En raison de la pandémie de Covid-19, Dassault Systèmes a mis un an et demi à développer l’expérience. « La plupart des fabricants de machines médicales font toute l’ingénierie de leurs appareils avec nos solutions, le design, la simulation, avant de les produire, note Frédéric Vacher.

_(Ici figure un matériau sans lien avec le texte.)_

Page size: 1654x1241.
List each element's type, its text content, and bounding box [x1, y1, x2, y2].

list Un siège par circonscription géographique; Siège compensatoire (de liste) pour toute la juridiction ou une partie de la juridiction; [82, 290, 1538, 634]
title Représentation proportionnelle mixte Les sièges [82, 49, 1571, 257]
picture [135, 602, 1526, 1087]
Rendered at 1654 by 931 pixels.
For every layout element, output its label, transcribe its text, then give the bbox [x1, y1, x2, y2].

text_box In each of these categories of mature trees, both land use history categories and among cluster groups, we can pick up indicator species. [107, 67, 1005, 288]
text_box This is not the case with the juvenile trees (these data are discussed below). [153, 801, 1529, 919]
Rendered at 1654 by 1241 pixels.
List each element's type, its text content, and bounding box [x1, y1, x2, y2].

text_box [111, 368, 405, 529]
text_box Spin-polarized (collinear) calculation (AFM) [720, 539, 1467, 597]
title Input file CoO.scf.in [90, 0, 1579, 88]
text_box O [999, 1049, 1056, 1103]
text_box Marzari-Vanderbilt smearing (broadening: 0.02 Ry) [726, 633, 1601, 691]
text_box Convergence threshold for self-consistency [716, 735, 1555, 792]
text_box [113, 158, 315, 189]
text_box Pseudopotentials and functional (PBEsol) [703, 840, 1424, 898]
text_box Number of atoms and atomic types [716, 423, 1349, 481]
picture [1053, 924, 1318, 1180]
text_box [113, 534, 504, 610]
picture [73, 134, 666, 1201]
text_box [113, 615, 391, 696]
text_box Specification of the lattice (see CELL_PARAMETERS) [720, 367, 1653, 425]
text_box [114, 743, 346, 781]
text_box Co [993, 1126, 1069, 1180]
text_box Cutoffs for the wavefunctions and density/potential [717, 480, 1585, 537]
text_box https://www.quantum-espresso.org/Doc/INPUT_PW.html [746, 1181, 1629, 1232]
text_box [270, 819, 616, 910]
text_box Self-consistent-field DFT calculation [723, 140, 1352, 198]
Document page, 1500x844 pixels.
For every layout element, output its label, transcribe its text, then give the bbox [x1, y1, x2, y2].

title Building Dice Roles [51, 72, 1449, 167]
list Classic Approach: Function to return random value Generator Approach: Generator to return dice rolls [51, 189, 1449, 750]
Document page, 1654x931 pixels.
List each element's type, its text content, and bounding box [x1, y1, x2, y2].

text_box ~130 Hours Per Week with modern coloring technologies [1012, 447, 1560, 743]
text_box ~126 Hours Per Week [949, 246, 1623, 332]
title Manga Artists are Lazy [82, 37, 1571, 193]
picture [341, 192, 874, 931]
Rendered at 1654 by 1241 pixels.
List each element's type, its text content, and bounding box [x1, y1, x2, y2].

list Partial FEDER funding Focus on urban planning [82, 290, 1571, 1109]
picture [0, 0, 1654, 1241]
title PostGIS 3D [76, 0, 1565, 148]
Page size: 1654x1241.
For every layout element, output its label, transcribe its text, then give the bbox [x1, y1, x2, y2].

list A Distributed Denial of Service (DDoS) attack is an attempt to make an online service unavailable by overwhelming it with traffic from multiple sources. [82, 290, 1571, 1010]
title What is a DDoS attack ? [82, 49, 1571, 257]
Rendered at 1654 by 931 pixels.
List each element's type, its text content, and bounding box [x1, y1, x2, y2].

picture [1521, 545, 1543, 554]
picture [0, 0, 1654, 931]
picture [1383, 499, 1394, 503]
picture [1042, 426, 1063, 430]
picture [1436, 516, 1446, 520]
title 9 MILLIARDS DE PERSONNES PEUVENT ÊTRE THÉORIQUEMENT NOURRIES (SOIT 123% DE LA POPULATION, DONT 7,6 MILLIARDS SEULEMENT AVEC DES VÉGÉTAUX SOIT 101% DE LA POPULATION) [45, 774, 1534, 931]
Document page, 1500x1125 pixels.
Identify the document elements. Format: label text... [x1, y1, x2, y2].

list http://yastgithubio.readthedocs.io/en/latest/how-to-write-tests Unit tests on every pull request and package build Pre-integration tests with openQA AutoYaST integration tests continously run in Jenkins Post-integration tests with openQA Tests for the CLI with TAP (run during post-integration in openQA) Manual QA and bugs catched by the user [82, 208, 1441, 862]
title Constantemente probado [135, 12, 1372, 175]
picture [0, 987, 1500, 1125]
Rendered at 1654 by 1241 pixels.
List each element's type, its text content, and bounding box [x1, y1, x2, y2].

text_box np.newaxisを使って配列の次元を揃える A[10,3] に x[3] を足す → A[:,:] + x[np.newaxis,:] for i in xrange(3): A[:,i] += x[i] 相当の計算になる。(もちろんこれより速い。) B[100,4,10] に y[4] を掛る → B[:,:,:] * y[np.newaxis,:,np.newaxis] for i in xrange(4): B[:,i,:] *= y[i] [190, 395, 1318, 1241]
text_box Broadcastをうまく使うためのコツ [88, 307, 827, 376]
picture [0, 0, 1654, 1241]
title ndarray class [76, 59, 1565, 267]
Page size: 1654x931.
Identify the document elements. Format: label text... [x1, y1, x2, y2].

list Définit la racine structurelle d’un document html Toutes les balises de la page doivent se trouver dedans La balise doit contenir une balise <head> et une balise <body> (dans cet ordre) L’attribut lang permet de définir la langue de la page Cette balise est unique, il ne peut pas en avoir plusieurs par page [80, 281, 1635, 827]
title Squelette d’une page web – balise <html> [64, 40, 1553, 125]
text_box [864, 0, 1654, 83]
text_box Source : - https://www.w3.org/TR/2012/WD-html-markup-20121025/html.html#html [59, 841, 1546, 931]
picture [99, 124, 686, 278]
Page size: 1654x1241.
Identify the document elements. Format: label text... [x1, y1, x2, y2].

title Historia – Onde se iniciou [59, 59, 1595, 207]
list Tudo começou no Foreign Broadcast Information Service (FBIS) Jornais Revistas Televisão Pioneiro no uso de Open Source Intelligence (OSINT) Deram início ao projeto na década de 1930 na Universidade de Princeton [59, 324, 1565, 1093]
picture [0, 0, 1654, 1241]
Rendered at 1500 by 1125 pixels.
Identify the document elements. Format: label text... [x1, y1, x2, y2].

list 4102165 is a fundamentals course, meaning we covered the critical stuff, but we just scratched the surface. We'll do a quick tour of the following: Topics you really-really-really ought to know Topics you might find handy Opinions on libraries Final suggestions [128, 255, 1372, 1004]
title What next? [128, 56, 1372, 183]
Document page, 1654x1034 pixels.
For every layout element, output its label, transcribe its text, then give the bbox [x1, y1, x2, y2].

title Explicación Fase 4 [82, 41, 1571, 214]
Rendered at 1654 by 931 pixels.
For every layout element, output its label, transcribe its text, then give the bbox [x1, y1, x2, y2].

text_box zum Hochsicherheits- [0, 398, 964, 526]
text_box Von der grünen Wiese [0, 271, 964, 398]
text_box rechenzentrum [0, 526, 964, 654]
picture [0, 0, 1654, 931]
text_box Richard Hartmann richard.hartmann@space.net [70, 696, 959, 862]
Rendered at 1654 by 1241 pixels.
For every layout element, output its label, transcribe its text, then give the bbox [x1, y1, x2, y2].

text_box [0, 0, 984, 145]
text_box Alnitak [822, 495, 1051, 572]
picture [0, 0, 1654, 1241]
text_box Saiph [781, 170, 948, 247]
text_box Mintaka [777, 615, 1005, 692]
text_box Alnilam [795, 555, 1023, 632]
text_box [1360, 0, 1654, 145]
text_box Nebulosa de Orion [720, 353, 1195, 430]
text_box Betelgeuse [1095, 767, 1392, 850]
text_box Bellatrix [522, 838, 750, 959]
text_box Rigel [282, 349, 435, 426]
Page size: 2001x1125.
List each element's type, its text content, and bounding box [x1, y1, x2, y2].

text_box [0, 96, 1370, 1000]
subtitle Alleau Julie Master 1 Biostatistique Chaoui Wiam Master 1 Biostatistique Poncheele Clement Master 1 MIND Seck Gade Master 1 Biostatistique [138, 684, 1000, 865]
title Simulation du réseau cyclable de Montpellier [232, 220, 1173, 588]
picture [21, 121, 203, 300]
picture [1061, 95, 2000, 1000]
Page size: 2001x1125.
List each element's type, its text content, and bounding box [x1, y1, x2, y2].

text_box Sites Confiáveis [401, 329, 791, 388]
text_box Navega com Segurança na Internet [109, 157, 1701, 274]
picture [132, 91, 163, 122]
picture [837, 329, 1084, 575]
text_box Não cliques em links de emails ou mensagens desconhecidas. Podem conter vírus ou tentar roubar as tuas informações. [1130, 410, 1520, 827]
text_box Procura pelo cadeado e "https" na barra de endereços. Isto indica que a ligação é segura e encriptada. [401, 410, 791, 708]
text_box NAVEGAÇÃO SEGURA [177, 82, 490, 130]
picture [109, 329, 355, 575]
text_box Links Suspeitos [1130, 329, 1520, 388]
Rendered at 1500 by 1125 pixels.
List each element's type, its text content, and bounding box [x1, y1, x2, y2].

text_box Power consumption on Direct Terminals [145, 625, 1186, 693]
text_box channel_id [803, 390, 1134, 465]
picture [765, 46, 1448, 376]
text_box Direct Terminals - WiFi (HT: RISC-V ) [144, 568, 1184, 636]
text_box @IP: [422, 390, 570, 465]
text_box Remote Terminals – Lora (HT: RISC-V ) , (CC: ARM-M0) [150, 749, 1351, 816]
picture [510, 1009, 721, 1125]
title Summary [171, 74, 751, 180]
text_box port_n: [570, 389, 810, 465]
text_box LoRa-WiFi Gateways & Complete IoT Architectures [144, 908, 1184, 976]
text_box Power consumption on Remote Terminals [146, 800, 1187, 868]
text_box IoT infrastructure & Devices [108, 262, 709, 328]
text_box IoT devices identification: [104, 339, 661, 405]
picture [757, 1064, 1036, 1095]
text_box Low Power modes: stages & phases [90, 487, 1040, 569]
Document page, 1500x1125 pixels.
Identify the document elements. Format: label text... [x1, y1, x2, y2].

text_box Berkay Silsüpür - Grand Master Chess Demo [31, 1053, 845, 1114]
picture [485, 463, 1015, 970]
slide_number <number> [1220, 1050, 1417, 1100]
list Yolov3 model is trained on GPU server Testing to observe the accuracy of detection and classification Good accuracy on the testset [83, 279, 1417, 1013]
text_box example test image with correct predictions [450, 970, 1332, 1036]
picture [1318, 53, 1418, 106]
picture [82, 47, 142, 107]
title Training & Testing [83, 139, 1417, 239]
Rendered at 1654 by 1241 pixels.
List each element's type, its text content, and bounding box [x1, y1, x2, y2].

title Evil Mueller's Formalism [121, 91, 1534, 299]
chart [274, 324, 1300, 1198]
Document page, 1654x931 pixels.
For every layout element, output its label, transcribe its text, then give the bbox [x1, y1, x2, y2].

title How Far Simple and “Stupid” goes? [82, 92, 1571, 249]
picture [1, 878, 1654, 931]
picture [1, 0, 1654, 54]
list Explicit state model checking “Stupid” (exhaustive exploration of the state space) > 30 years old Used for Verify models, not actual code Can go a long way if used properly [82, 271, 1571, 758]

Depuis un certain temps, nous mettons en place des expériences autour des machines. » Jusque-là, les applications immersives conçues par Dassault Systèmes concernaient essentiellement des environnements industriels dangereux, pour former des personnels à des tâches délicates.

Si l’immersion est vécue par le patient à la clinique, elle est techniquement hébergée sur la plateforme cloud de Dassault Systèmes. Donc potentiellement accessible de n’importe où dans le monde. Mais pour l’équipe médicale, il reste important de venir sur place, pour rencontrer le personnel, poser des questions, repérer les lieux réels. Le virtuel a tout de même ses limites.